My rating: 5 of 5 stars
The Collector (1963) by John Fowles is the second book I have read by him and it is safe to say that I am without question a huge fan.
Fowles is able to do what most other authors only dream of with the two narrative voices that are as distinct and profound as the other, illuminating the story from mere words on a page to a true memory that is just as haunting in one form of action as it is in its recondite social commentary.

The book is comprised into three parts and two character points-of-view. The first, third and fourth sections are the majority and are comprised of Frederick Clegg’s voice. The second section is the voice of Miranda Grey, an art student.
Clegg (who is called Caliban by Miranda) is a lonely clerk who lucks upon the lottery. He purchases a cottage in the woods near Lewes, England and decides to kidnap Miranda and hold her in a special room he has built in the cellar of his house. Clegg has no sexual desire, being somewhat either impotent or mentally twisted, and only photographs Miranda in sexually provocative poses. He promises to never harm her and instead lavishes her with art utensils, music records, clothes and jewelry. Nevertheless, he remains an unreliable narrator who falsely appears more as a star-struck lover than a madman. Clegg reflects about Miranda:
”I could sit there all night watching her, just the shape of her head and the way the hair fell from it with a special curve, so graceful it was, like the shape of a swallowtail.
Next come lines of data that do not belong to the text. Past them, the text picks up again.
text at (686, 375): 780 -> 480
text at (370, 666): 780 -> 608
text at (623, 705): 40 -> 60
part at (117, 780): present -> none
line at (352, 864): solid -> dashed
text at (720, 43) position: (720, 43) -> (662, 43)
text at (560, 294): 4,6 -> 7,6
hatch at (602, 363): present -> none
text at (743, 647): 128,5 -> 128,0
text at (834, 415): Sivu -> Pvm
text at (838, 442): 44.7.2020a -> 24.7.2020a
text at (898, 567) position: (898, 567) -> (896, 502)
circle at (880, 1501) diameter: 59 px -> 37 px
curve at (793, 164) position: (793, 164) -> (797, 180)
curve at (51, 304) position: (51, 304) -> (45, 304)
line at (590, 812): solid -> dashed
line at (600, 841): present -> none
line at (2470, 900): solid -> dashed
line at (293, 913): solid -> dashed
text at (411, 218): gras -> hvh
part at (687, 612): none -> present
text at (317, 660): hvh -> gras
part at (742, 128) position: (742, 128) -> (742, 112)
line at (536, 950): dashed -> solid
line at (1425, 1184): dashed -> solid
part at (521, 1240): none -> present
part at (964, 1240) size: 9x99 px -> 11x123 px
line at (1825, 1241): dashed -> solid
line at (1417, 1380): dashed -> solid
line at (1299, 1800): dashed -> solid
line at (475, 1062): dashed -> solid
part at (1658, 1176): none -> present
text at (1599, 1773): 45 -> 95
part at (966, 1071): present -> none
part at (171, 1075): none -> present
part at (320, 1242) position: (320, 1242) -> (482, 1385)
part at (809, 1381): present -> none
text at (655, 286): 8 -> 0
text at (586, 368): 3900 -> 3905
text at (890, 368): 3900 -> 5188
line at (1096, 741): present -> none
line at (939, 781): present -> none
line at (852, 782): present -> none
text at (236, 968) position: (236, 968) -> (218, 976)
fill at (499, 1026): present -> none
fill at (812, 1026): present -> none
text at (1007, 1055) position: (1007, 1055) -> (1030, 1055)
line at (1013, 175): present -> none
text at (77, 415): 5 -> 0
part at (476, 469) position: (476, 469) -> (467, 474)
It was like a veil or a cloud, it would lie like silk strands all untidy and loose but lovely over her shoulders. I wish I had words to describe it like a poet would or an artist. She had a way of throwing it back when it had fallen too much forward, it was just a simple natural movement. Sometimes I wanted to say to her, please do it again, please let your hair fall forward to toss it back” (p 61).
What is quite extraordinary with Fowles’s projections, in addition to his ability to draw shapes and images and emotions from language, is that The Collector becomes a psychoanalytic formulation of an evil mind. One might argue quickly that it is Clegg/Caliban who is the monster, but when Fowles introduces Miranda’s thoughts in section two, the reader learns of Clegg’s counterpart in the form of an artist known as G.P.
As she writes and reflects in her personal diary, G.P.’s treatment of Miranda is far more heinous than Clegg’s singular act of imprisoning the middle-class art student. Clegg, albeit a monster by his own right (this can be without question), treats Miranda far better and with far more mutual respect (on the level of lover-to-lover) than G.P. does to Miranda (despite the demand of pornographic pictures Clegg makes on Miranda). Yet, Clegg discovers it is G.P. who Miranda loves at the novel’s end. And Clegg best sums it up when he thinks, ”When Miranda became the purpose of my life I should say I was at least as good as the next man, as it turned out” (p 20).
Fowles’s in his book The Aristos (1964) discusses the themes of The Collector and asserts that English society (at the time of the sixties) was diverging into two social classes of the upper-class and the middle-class. Fowles follows in the footsteps of the Greek philosopher Heraclitus who argued that the ”aristoi” or the intellectually and morally elite remained superior over the ”hoi polloi” or the conforming, ignorant masses.
Through Miranda it is clear that the elitist G.P. will never come to love her, and yet it is her affection and love she gives to such a man. Likewise, a man of new wealth, Clegg fails in his demented design to sway Miranda (also the character in The Tempest whose affections are won by Ferdinand) to a life of happiness.
She reminisces on G.P. and Clegg:
”I know what I am to him. A butterfly he has always wanted to catch. I remember (the very first time I met him) G.P. saying that collectors were the worst animals of all. He meant art collectors, of course. I didn’t really understand, I thought he was just trying to shock Caroline–and me. But of course, he is right. They’re anti-life, anti-art, anti-everything” (p 116).
Fowles is able to dazzle the imagination with his expert craft of storytelling, but far below the surface of the narrative lies a social proclamation that will leave you asking and debating: who was really the monster and on what level?
The Collector is a horror thriller but it also edges its boundaries to that of a fairy tale, to the likes of those little children who come face to face with the witch deep in the woods that hides her little cottage. Fowles is a remarkable writer and thinker and it is for this reason I strongly recommend his book.